No. The tool removes emoji; it does not describe them. For an emoji that carries information (status, rating, severity), replace it with words yourself first — for example change a check emoji to 'passing' — then run Strip on the decorative remainder.
Why remove decorative emoji for screen readers at all?
Screen readers announce each emoji by its name. A decorative rocket is read as 'rocket' mid-sentence, and a row of checks becomes 'check mark, check mark, check mark'. Removing purely decorative emoji smooths the listen-through experience.
Will it keep my headings, links, and lists?
Yes. Those are not emoji, so the matcher leaves all document structure intact. Only the emoji characters inside the text are removed or bracketed.
Does Strip remove literal `:shortcode:` text too?
Yes. Strip removes both Unicode emoji and :name: shortcodes, so a :smile: that a reader would spell out letter-by-letter is cleaned away.

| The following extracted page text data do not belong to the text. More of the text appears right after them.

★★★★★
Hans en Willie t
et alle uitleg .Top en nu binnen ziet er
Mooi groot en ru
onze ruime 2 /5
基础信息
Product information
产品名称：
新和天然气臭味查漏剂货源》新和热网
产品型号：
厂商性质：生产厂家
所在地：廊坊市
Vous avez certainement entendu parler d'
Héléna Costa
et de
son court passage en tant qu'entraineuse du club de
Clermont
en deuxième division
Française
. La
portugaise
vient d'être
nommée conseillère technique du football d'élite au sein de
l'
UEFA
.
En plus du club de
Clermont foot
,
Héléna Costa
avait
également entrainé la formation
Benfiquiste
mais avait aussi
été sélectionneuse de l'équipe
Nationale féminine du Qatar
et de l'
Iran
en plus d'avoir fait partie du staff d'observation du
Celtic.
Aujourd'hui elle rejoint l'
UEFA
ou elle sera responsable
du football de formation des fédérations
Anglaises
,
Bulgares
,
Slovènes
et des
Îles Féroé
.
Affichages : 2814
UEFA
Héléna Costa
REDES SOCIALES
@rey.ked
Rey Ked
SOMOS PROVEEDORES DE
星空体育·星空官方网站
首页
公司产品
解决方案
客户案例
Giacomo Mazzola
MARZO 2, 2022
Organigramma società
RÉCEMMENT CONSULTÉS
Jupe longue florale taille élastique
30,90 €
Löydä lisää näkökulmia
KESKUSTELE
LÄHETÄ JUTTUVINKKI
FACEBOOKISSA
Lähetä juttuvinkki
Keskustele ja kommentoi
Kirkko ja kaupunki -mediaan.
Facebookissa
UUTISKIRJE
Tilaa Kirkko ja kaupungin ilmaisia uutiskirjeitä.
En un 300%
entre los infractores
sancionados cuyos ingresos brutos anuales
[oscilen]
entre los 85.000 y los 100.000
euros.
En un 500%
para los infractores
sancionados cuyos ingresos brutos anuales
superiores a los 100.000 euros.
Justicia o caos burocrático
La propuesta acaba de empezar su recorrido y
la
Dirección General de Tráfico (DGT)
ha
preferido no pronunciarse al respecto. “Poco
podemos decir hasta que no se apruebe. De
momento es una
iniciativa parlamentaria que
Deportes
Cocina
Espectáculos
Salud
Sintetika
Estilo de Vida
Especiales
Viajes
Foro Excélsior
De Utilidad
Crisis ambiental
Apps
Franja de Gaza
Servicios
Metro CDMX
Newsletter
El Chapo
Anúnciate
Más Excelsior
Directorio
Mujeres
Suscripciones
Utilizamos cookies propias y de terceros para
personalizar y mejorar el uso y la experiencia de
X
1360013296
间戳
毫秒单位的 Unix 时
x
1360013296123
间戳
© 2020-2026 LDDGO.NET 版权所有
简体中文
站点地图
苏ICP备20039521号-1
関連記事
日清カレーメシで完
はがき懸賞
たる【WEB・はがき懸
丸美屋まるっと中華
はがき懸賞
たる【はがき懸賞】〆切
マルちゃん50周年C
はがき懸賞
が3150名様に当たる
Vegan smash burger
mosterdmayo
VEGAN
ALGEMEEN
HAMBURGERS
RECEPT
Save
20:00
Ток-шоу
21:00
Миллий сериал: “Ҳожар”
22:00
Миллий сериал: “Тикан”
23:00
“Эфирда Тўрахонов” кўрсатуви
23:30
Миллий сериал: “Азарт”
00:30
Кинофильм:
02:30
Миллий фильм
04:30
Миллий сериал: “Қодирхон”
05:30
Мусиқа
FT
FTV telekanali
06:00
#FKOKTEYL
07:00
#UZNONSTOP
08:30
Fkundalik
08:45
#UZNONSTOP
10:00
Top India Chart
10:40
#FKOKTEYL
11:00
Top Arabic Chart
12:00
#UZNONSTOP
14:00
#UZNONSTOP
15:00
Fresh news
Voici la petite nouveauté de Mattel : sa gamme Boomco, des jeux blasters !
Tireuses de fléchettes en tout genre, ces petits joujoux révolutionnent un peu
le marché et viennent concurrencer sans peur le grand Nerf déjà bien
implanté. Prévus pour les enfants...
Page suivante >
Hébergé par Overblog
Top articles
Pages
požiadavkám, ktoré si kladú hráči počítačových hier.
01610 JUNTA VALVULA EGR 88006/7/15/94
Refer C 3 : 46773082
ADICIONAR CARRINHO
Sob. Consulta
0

What about ASCII emoticons like :)?
They are kept — they are plain ASCII, not emoji. If they disrupt listen-through, remove them manually.
Is removing emoji enough for WCAG compliance?
No. It is one helpful step. WCAG also requires correct heading order, descriptive link text, alt text on images, and adequate contrast. Use this alongside those checks, not instead of them.
How do I find meaningful emoji before deleting?
Run Replace mode first. Every emoji becomes a bracketed token in place, so you can scan for each one and decide whether to give it a text label or let Strip remove it.
Why is there a double space after removal?
Strip leaves the spaces that surrounded the emoji, so Fast (rocket) starts becomes Fast starts. A reader may pause on the gap — tidy with md-prettifier.
Does it touch emoji inside code samples?
Not by default. Fenced code is skipped unless you check 'Process code blocks too' — useful when a sample legitimately documents emoji handling.
Is anything uploaded during remediation?
No. The transform runs in your browser, so remediating internal or client content requires no upload.
Does Replace produce a readable name for screen readers?
No. Replace wraps a Unicode emoji as [ glyph ], keeping the original emoji inside, so a reader would still announce it. Use Replace only to locate emoji, then Strip for the accessible output.
How large a document can I remediate at once?
Pasted text caps at 500,000 characters (Free), 5,000,000 (Pro), 20,000,000 (Pro-media), or unlimited (Developer). File uploads follow the 1/10/50/500 MB size tiers. The character cap is separate from file size, and the tool processes one document per run.
Privacy first
All Markdown processing runs locally in your browser using JavaScript. No file is ever uploaded to JAD Apps servers — only metadata counters are saved for signed-in dashboard stats.